A weak retail environment has been a headwind for many consumer brands this year. Celsius Holdings (CELH -2.72%) and Lululemon Athletica (LULU -3.25%) are two stocks that have fallen well off their highs after posting disappointing financial results. Here's why these "fallen angels" can return to growth and potentially deliver excellent returns to investors.

1. Celsius Holdings

Shares of Celsius were recently trading at $29.31 after hitting a high of $99.62 earlier this year. The company's revenue soared in 2023 following its distribution agreement with PepsiCo the year before. But a recent decline in revenue sent the stock tumbling. However, a closer look reveals it is just a temporary bump in the road that gives long-term investors a great buying opportunity.

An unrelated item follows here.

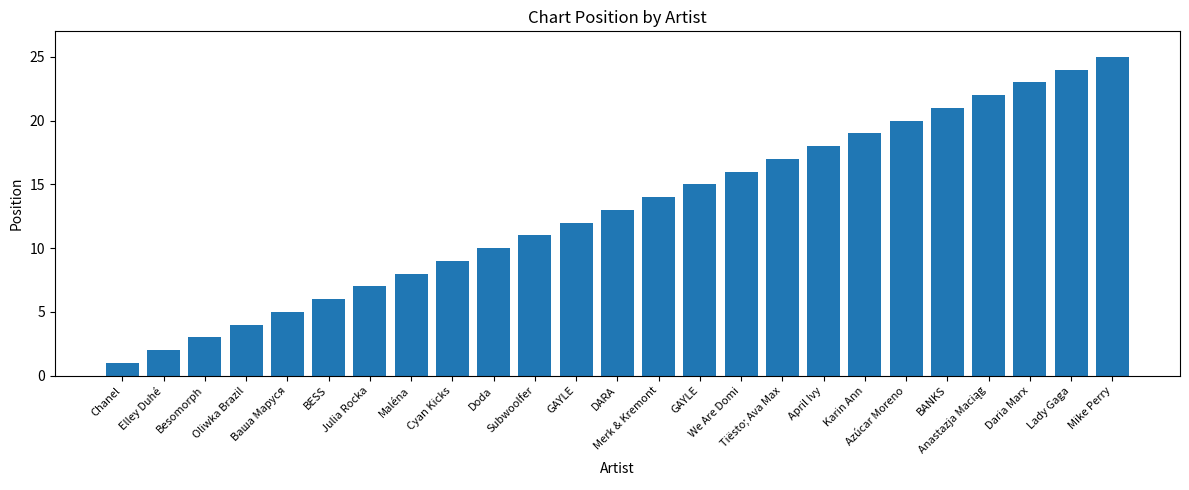

What is the difference between the maximum and minimum values?

24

After reporting a year-over-year revenue increase of 37% in Q1, and 23% in Q2, revenue fell 31% in Q3. It's a surprising reversal for a company that has been experiencing strong demand in the energy drink market, but the revenue shortfall doesn't reflect on the company's brand. The lower revenue was caused by supply chain adjustments by the company's largest distributor, which management says has stabilized.

Management continues to focus on expanding the business through the foodservice channel, e-commerce, and international markets. Despite a challenging retail environment, Celsius' retail and unit sales increased 7% year over year in the quarter. This outpaced the sales growth across the energy drink category, which grew only 2% and suggests that Celsius is still a category-defining brand in the making.

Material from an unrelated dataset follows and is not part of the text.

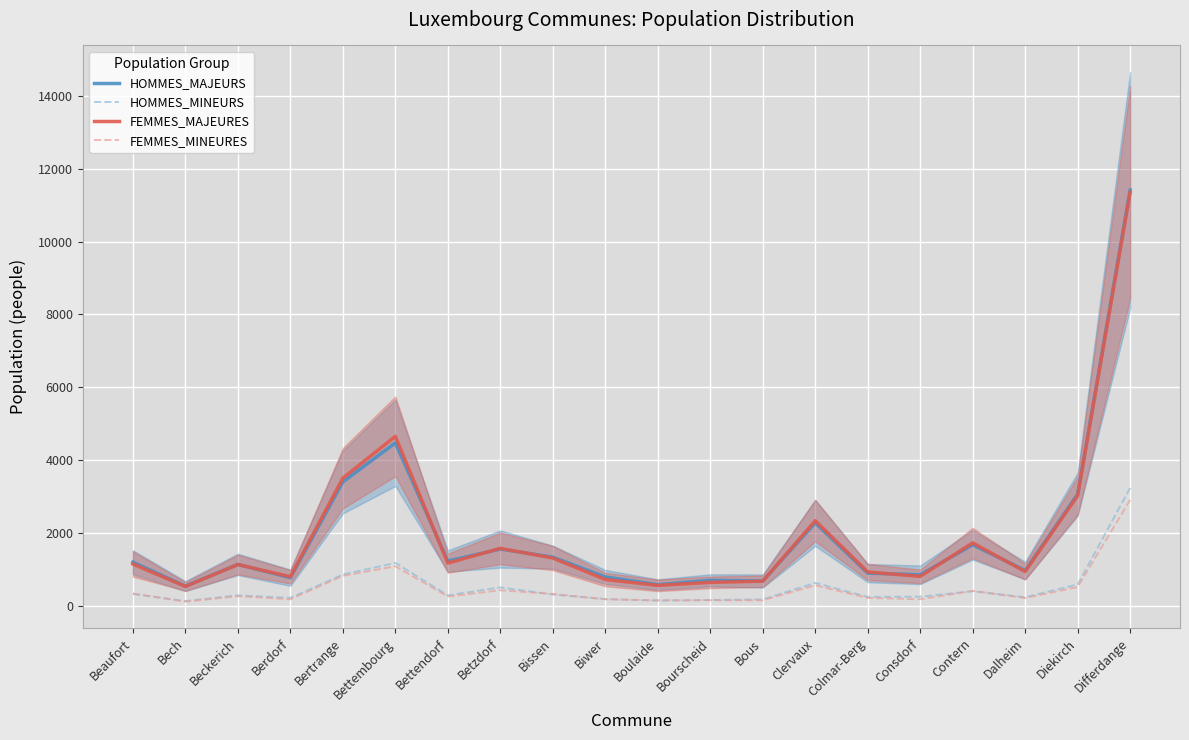

What is the difference between the HOMMES_MAJEURS values at Boulaide and Betzdorf?

978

On a price-to-sales basis, the stock's recent 4.8 multiple is the cheapest it has been in four years. Once the company's revenue is growing again, which could happen next year based on Wall Street's consensus estimate that has Celsius posting a 16% increase in 2025 revenue, investors stand to earn outstanding returns from these lower share prices.

2. Lululemon Athletica

The athletic apparel market has fueled strong growth over decades for leading brands like Nike, and Lululemon Athletica appears to be the next in line. Even after the recent collapse in Lululemon's share price, the stock is up 610% over the last 10 years, which is triple the return of the S&P 500 (^GSPC -1.22%).

Lululemon's revenue grew just 7% year over year in the July-ending quarter, a notable drop from the company's 20% annual average over the last decade. But that's still superior to industry leader Nike, which posted a revenue decline of 10%. Lululemon is still demonstrating it has a loyal base of customers who are willing to pay premium prices for its products.

While Nike has been around for half a century, Lululemon has only been around for a few decades. It has just started to expand beyond apparel into new products like footwear in recent years. International revenue grew 29% year over year last quarter. This high rate of growth indicates there are still abundant opportunities for the brand to expand globally.

Investing in top brands when consumer spending is down can help you boost your returns when the economy is firing on all cylinders again. Lululemon posted growth of 19% last year and should have several more years of double-digit growth ahead. With the stock trading at a forward price-to-earnings ratio of 23.8, investors could also earn double-digit annualized returns over the long term.